3. How do you see the fact that the Secretary-General of the United Nations does not want to express respect for the victims even by appearing in court although the surviving victims have taken the proceeding against the organisation he is running on their own shoulders?
I regard such behaviour as a sign of arrogance, but also of hypocrisy. The UN report on Srebrenica containing 180 pages and signed by the then Secretary-General of the UN, Mr. Kofi Annan, does include confession to the UN's responsibility, but not to its guilt of the genocide committed in Srebrenica. Therefore, I believe that, if not out of respect for the victims, then out of his personal responsibility, the Secretary-General should appear in court.
4. How do you regard the Pillar of Shame?
The Pillar of Shame stands as the victims' accusation against those who did nothing to protect the civilian residents of the Srebrenica enclave that had been placed under the UN protection. Simultaneously, it is an admonition to the UN to act efficiently and prevent another genocide from occurring under its flag.

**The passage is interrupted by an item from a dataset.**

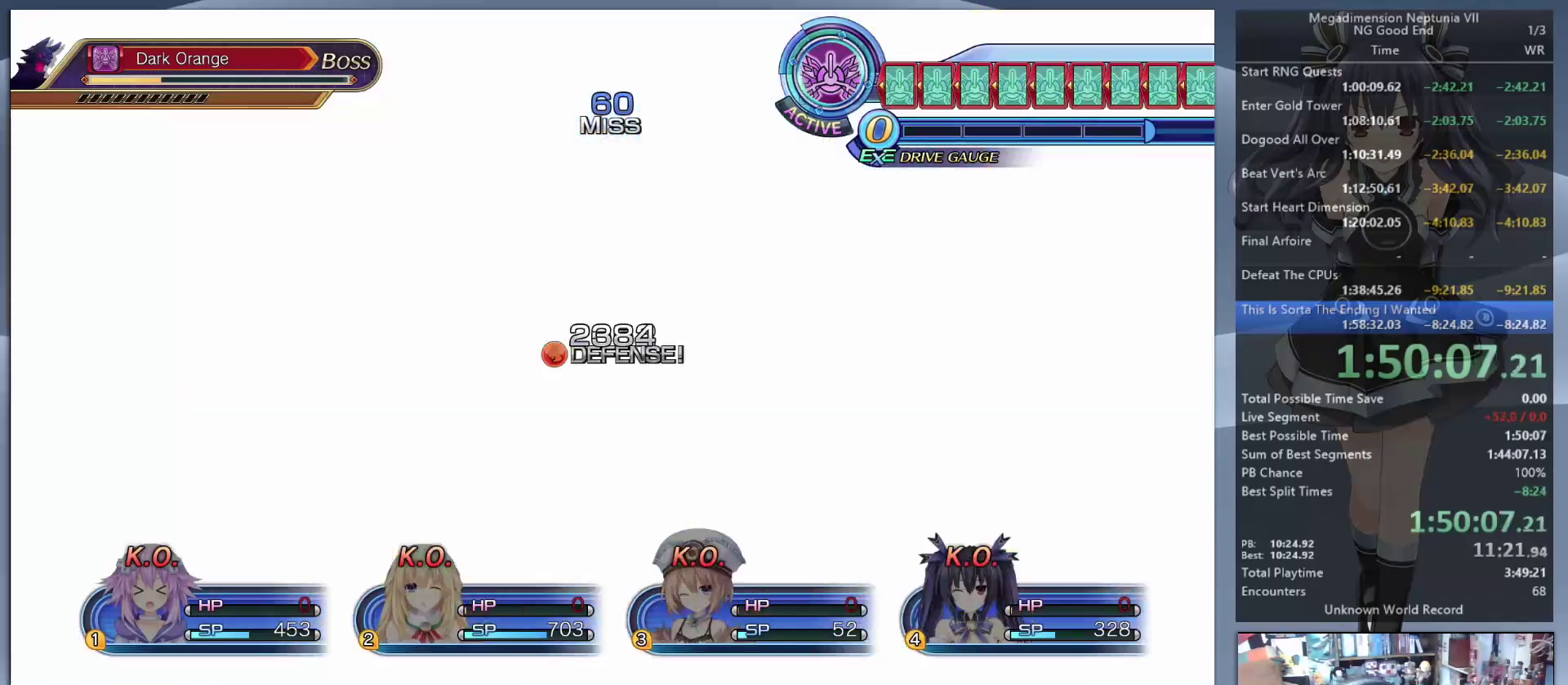
{"buttons": ["L2"], "left_stick": "center", "right_stick": "center", "events": []}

5. Can the Pillar of Shame that will point to the direct responsibility of the UN for the Srebrenica genocide change the arrogance and ignoring relation of the UN toward the surviving victims of the genocide? What are the chances that the Pillar of Shame will motivate the UN to make preventing genocides their priority task?
I believe that the Pillar of Shame will open numerous moral dilemmas. I am certain that the Pillar of Shame will keep those individuals whose names it will bear awake at night. Beside moral punishment, the statue calls upon the UN to prevent genocides in the future. Srebrenica can never happen again, not to anyone.